Top of SOURCE INFORMATION

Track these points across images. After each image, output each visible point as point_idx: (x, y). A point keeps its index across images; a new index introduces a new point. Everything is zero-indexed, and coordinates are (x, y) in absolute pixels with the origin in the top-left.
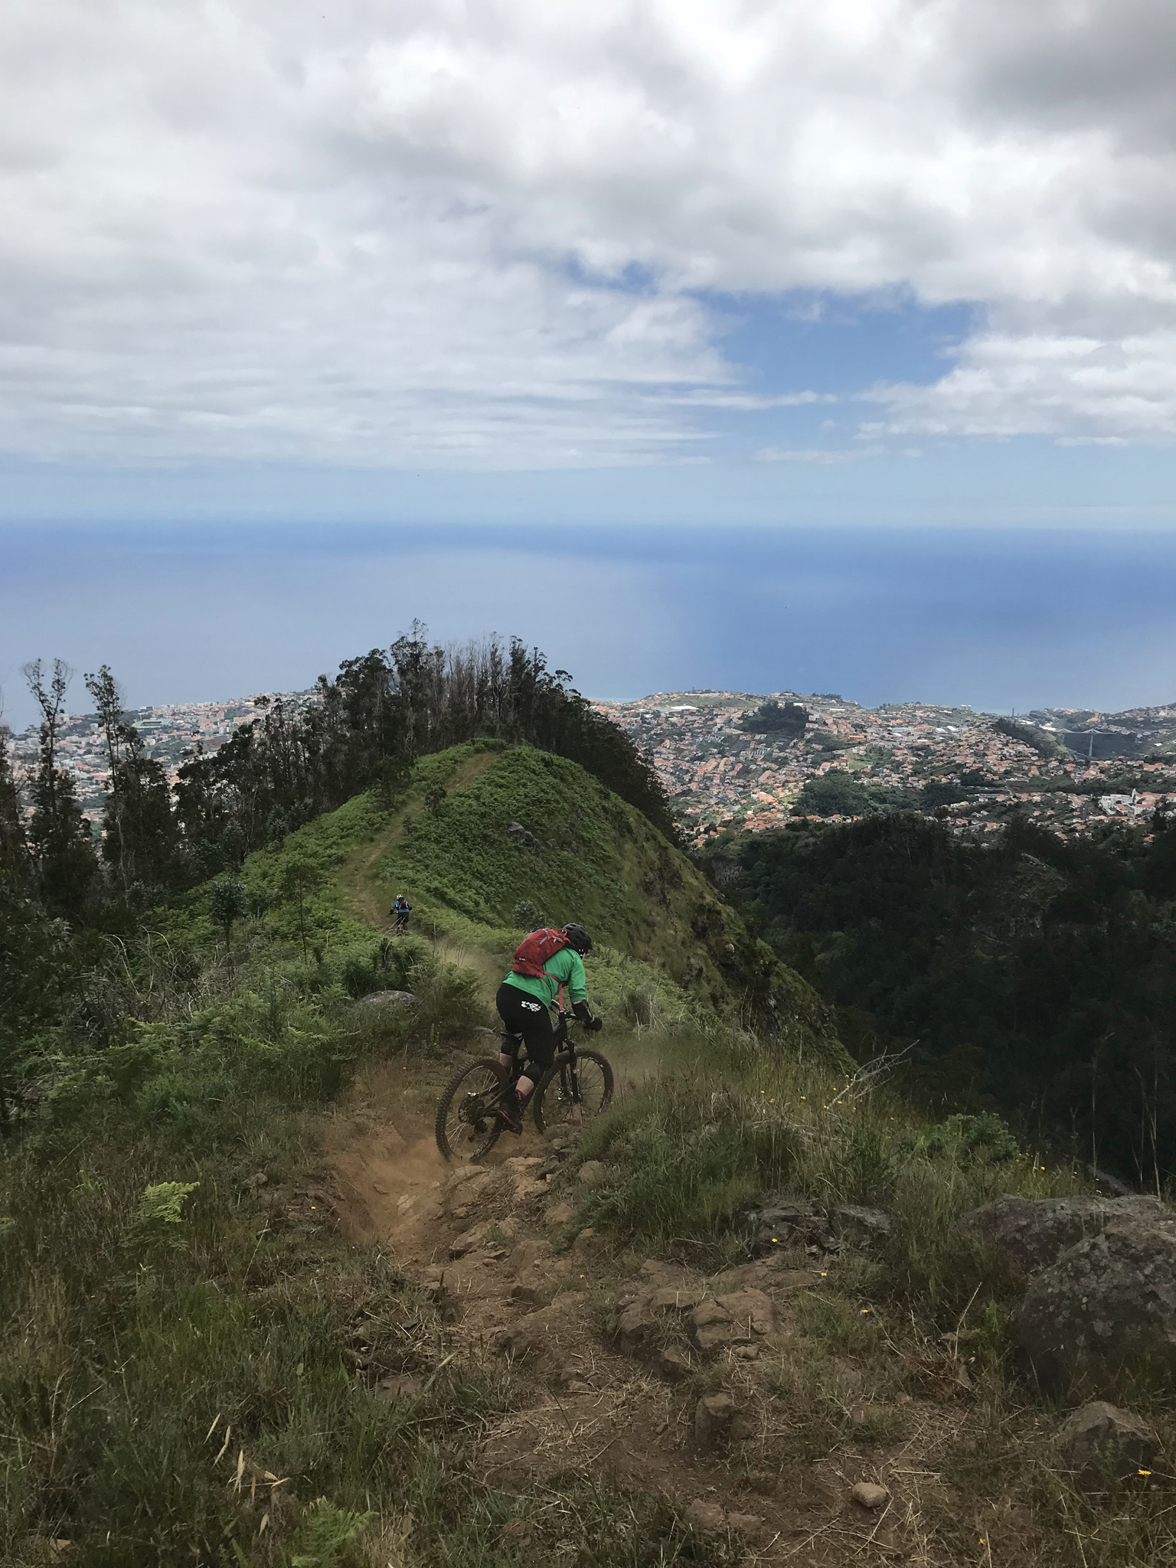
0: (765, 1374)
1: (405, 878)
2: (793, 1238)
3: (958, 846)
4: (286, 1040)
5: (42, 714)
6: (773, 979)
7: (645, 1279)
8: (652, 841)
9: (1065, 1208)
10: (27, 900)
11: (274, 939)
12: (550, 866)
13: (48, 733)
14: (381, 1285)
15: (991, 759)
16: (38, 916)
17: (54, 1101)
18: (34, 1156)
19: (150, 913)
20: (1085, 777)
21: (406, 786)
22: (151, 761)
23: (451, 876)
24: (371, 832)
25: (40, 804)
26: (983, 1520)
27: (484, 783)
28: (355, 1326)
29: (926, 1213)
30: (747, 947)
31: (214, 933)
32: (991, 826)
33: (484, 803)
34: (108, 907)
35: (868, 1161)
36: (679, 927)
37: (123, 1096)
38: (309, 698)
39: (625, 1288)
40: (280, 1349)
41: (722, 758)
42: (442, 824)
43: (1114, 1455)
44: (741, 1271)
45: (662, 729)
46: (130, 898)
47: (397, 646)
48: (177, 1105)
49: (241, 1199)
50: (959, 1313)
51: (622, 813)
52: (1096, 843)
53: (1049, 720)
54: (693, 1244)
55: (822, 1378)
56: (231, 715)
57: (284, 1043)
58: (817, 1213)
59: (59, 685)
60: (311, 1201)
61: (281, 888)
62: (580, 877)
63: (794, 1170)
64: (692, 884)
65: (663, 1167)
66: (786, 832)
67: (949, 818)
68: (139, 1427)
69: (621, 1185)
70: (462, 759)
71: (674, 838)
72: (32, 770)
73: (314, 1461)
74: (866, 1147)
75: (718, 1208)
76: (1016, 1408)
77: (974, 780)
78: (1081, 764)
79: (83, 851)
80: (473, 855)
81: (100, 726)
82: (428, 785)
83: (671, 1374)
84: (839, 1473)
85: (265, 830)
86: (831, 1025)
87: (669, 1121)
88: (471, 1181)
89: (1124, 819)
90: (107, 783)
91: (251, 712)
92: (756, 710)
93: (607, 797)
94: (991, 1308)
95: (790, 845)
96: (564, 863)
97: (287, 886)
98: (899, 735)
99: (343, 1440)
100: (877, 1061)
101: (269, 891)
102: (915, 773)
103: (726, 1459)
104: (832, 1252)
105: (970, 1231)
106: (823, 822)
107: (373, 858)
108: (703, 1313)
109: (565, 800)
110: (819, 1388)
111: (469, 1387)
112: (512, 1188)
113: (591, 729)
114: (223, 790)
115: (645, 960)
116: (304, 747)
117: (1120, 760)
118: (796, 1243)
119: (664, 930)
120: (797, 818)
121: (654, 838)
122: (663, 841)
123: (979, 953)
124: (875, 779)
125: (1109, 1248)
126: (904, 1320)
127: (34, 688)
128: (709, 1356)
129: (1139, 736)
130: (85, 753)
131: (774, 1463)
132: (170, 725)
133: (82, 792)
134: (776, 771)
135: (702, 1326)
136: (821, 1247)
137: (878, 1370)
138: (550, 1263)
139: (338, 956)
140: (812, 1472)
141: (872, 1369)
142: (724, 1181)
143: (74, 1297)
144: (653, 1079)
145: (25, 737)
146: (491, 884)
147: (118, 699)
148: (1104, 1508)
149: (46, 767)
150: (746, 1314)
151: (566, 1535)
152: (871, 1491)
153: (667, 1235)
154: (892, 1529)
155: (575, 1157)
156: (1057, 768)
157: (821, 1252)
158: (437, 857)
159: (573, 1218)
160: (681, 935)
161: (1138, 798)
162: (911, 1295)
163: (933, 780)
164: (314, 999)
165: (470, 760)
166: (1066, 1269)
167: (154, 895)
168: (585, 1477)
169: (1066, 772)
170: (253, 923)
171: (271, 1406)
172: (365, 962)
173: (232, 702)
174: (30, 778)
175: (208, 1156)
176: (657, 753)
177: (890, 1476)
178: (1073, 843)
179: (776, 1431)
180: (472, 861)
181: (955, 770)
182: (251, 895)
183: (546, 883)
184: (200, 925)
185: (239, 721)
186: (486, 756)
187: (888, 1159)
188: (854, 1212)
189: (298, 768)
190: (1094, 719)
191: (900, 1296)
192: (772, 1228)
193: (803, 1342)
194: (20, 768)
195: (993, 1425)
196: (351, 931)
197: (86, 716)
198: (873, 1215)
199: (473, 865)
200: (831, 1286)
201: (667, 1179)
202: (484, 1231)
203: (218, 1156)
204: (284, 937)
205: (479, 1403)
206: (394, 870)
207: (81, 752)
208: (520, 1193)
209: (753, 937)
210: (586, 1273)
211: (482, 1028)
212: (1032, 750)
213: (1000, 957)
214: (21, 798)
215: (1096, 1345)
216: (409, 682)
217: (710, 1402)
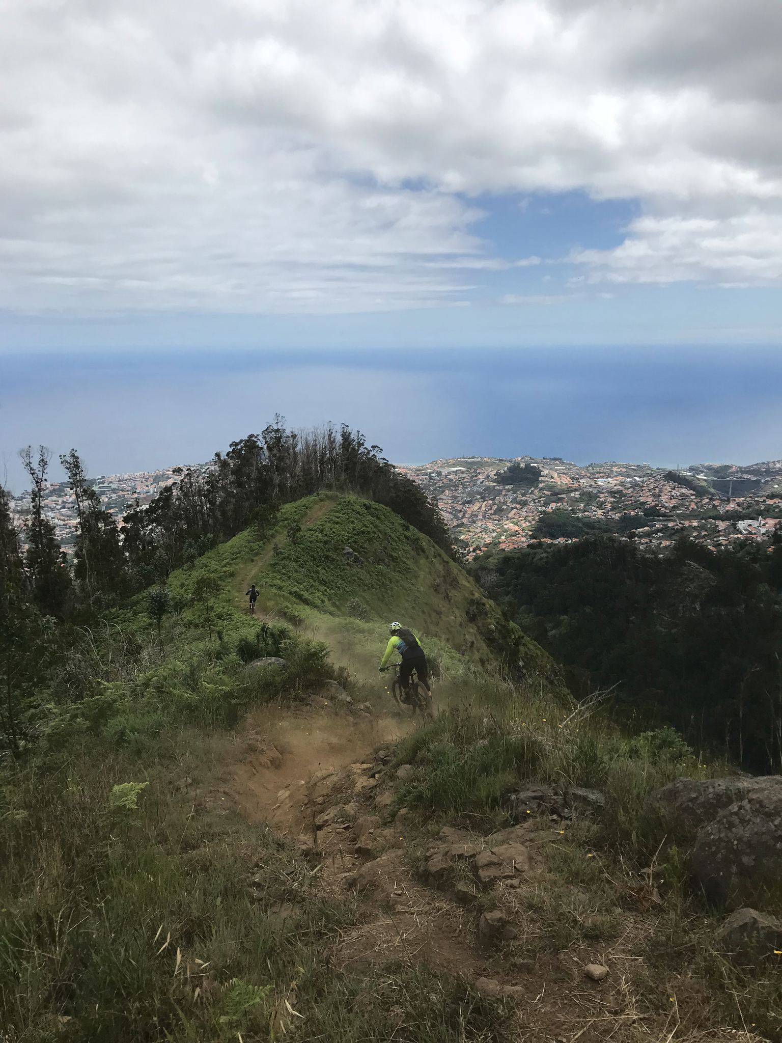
0: (525, 897)
1: (275, 585)
2: (540, 810)
3: (643, 557)
4: (201, 691)
5: (32, 482)
6: (522, 648)
7: (443, 839)
8: (438, 558)
9: (722, 784)
10: (27, 604)
11: (189, 628)
12: (371, 575)
13: (36, 495)
14: (269, 847)
15: (664, 498)
16: (35, 614)
17: (49, 735)
18: (37, 771)
19: (107, 612)
20: (727, 509)
21: (275, 525)
22: (104, 512)
23: (305, 584)
24: (253, 555)
25: (33, 542)
26: (672, 986)
27: (326, 521)
28: (253, 874)
29: (628, 791)
30: (504, 627)
31: (150, 624)
32: (666, 543)
33: (326, 535)
34: (79, 609)
35: (589, 758)
36: (458, 615)
37: (94, 730)
38: (209, 468)
39: (430, 845)
40: (205, 890)
41: (483, 502)
42: (299, 549)
43: (758, 942)
44: (507, 832)
45: (443, 483)
46: (93, 603)
47: (267, 431)
48: (132, 735)
49: (175, 794)
50: (652, 855)
51: (417, 539)
52: (734, 553)
53: (702, 472)
54: (474, 816)
55: (563, 899)
56: (157, 480)
57: (200, 692)
58: (556, 794)
59: (43, 463)
60: (221, 794)
61: (193, 594)
62: (391, 582)
63: (540, 767)
64: (465, 586)
65: (453, 767)
66: (528, 550)
67: (636, 539)
68: (114, 940)
69: (425, 780)
70: (311, 506)
71: (453, 556)
72: (27, 520)
73: (230, 959)
74: (588, 749)
75: (490, 792)
76: (692, 915)
77: (653, 513)
78: (724, 500)
79: (63, 573)
80: (320, 569)
81: (71, 489)
82: (288, 523)
83: (463, 899)
84: (575, 959)
85: (182, 555)
86: (561, 677)
87: (456, 737)
88: (326, 780)
89: (754, 536)
90: (77, 527)
91: (170, 478)
92: (506, 469)
93: (407, 529)
94: (673, 850)
95: (530, 559)
96: (380, 573)
97: (198, 592)
98: (602, 484)
99: (249, 945)
100: (594, 696)
101: (185, 596)
102: (613, 509)
103: (500, 952)
104: (567, 819)
105: (658, 802)
106: (552, 543)
107: (253, 572)
108: (483, 859)
109: (380, 532)
110: (561, 905)
111: (330, 910)
112: (353, 784)
113: (396, 484)
114: (153, 531)
115: (436, 636)
116: (206, 501)
117: (750, 497)
118: (543, 813)
119: (448, 616)
120: (535, 540)
121: (440, 555)
122: (446, 558)
123: (659, 628)
124: (586, 513)
125: (751, 808)
126: (616, 861)
127: (26, 466)
128: (487, 886)
129: (763, 481)
130: (61, 508)
131: (532, 953)
132: (117, 488)
133: (60, 534)
134: (520, 509)
135: (482, 867)
136: (559, 815)
137: (599, 893)
138: (379, 831)
139: (233, 637)
140: (558, 959)
141: (596, 893)
142: (494, 775)
143: (68, 859)
144: (444, 711)
145: (21, 499)
146: (332, 588)
147: (82, 471)
148: (752, 976)
149: (36, 517)
150: (511, 859)
151: (397, 1002)
152: (597, 970)
153: (456, 810)
154: (612, 994)
155: (394, 762)
156: (708, 504)
157: (559, 819)
158: (296, 571)
159: (394, 802)
160: (459, 620)
161: (763, 522)
162: (620, 845)
163: (625, 513)
164: (218, 664)
165: (317, 506)
166: (723, 823)
167: (109, 600)
168: (408, 966)
169: (714, 506)
170: (176, 617)
171: (200, 926)
172: (251, 638)
173: (157, 472)
174: (25, 525)
175: (152, 767)
176: (440, 499)
177: (609, 960)
178: (721, 553)
179: (532, 934)
180: (319, 573)
181: (640, 506)
182: (174, 598)
183: (368, 587)
184: (140, 619)
185: (163, 484)
186: (327, 503)
187: (602, 757)
188: (580, 792)
189: (202, 514)
190: (734, 469)
191: (612, 845)
192: (526, 804)
193: (549, 876)
194: (19, 519)
195: (676, 926)
196: (241, 621)
197: (62, 483)
198: (593, 793)
199: (320, 576)
200: (567, 840)
201: (456, 774)
202: (335, 812)
203: (159, 767)
204: (196, 626)
205: (337, 920)
206: (268, 580)
207: (59, 507)
208: (359, 786)
209: (507, 620)
210: (404, 837)
211: (330, 681)
212: (691, 492)
213: (673, 631)
214: (20, 539)
215: (744, 872)
216: (274, 456)
217: (489, 916)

Bottom of SOURCE INFORMATION

Write out the rows again word for word, starting at the very first row and ending at the line that contains "129: (1139, 736)", with both ends included. Leave out the pictures.

Track these points across images. After each image, output each visible point as point_idx: (x, y). A point keeps its index across images; a new index introduces a new point. Everything is zero-indexed, and coordinates are (x, y) in absolute pixels with the origin in the top-left.
0: (765, 1374)
1: (405, 878)
2: (793, 1238)
3: (958, 846)
4: (286, 1040)
5: (42, 714)
6: (773, 979)
7: (645, 1279)
8: (652, 841)
9: (1065, 1208)
10: (27, 900)
11: (274, 939)
12: (550, 866)
13: (48, 733)
14: (381, 1285)
15: (991, 759)
16: (38, 916)
17: (54, 1101)
18: (34, 1156)
19: (150, 913)
20: (1085, 777)
21: (406, 786)
22: (151, 761)
23: (451, 876)
24: (371, 832)
25: (40, 804)
26: (983, 1520)
27: (484, 783)
28: (355, 1326)
29: (926, 1213)
30: (747, 947)
31: (214, 933)
32: (991, 826)
33: (484, 803)
34: (108, 907)
35: (868, 1161)
36: (679, 927)
37: (123, 1096)
38: (309, 698)
39: (625, 1288)
40: (280, 1349)
41: (722, 758)
42: (442, 824)
43: (1114, 1455)
44: (741, 1271)
45: (662, 729)
46: (130, 898)
47: (397, 646)
48: (177, 1105)
49: (241, 1199)
50: (959, 1313)
51: (622, 813)
52: (1096, 843)
53: (1049, 720)
54: (693, 1244)
55: (822, 1378)
56: (231, 715)
57: (284, 1043)
58: (817, 1213)
59: (59, 685)
60: (311, 1201)
61: (281, 888)
62: (580, 877)
63: (794, 1170)
64: (692, 884)
65: (663, 1167)
66: (786, 832)
67: (949, 818)
68: (139, 1427)
69: (621, 1185)
70: (462, 759)
71: (674, 838)
72: (32, 770)
73: (314, 1461)
74: (866, 1147)
75: (718, 1208)
76: (1016, 1408)
77: (974, 780)
78: (1081, 764)
79: (83, 851)
80: (473, 855)
81: (100, 726)
82: (428, 785)
83: (671, 1374)
84: (839, 1473)
85: (265, 830)
86: (831, 1025)
87: (669, 1121)
88: (471, 1181)
89: (1124, 819)
90: (107, 783)
91: (251, 712)
92: (756, 710)
93: (607, 797)
94: (991, 1308)
95: (790, 845)
96: (564, 863)
97: (287, 886)
98: (899, 735)
99: (343, 1440)
100: (877, 1061)
101: (269, 891)
102: (915, 773)
103: (726, 1459)
104: (832, 1252)
105: (970, 1231)
106: (823, 822)
107: (373, 858)
108: (703, 1313)
109: (565, 800)
110: (819, 1388)
111: (469, 1387)
112: (512, 1188)
113: (591, 729)
114: (223, 790)
115: (645, 960)
116: (304, 747)
117: (1120, 760)
118: (796, 1243)
119: (664, 930)
120: (797, 818)
121: (654, 838)
122: (663, 841)
123: (979, 953)
124: (875, 779)
125: (1109, 1248)
126: (904, 1320)
127: (34, 688)
128: (709, 1356)
129: (1139, 736)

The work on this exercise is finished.